## TASK GOAL
Set down, without alteration, the lines from the one that contains "X162560000Y-88900000D01*" through the final line of the material below.

##############################

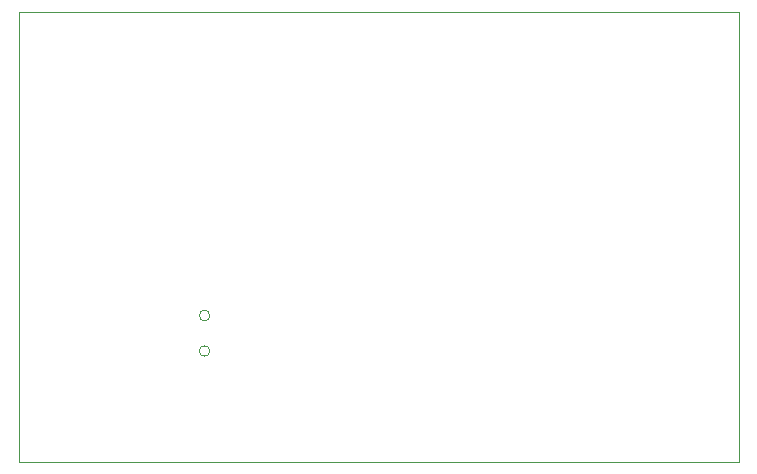
<source format=gbr>
%TF.GenerationSoftware,KiCad,Pcbnew,(7.0.0)*%
%TF.CreationDate,2024-03-24T20:48:38+02:00*%
%TF.ProjectId,p0wer EE3088,70307765-7220-4454-9533-3038382e6b69,rev?*%
%TF.SameCoordinates,Original*%
%TF.FileFunction,Profile,NP*%
%FSLAX46Y46*%
G04 Gerber Fmt 4.6, Leading zero omitted, Abs format (unit mm)*
G04 Created by KiCad (PCBNEW (7.0.0)) date 2024-03-24 20:48:38*
%MOMM*%
%LPD*%
G01*
G04 APERTURE LIST*
%TA.AperFunction,Profile*%
%ADD10C,0.100000*%
%TD*%
%TA.AperFunction,Profile*%
%ADD11C,0.050000*%
%TD*%
G04 APERTURE END LIST*
D10*
X162560000Y-88900000D02*
X101600000Y-88900000D01*
X101600000Y-50800000D01*
X162560000Y-50800000D01*
X162560000Y-88900000D01*
D11*
%TO.C,SW1*%
X117788000Y-76490000D02*
G75*
G03*
X117788000Y-76490000I-450000J0D01*
G01*
X117788000Y-79490000D02*
G75*
G03*
X117788000Y-79490000I-450000J0D01*
G01*
%TD*%
M02*

</source>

##############################

## EXPECTED ANSWER
X162560000Y-88900000D01*
D11*
%TO.C,SW1*%
X117788000Y-76490000D02*
G75*
G03*
X117788000Y-76490000I-450000J0D01*
G01*
X117788000Y-79490000D02*
G75*
G03*
X117788000Y-79490000I-450000J0D01*
G01*
%TD*%
M02*

</source>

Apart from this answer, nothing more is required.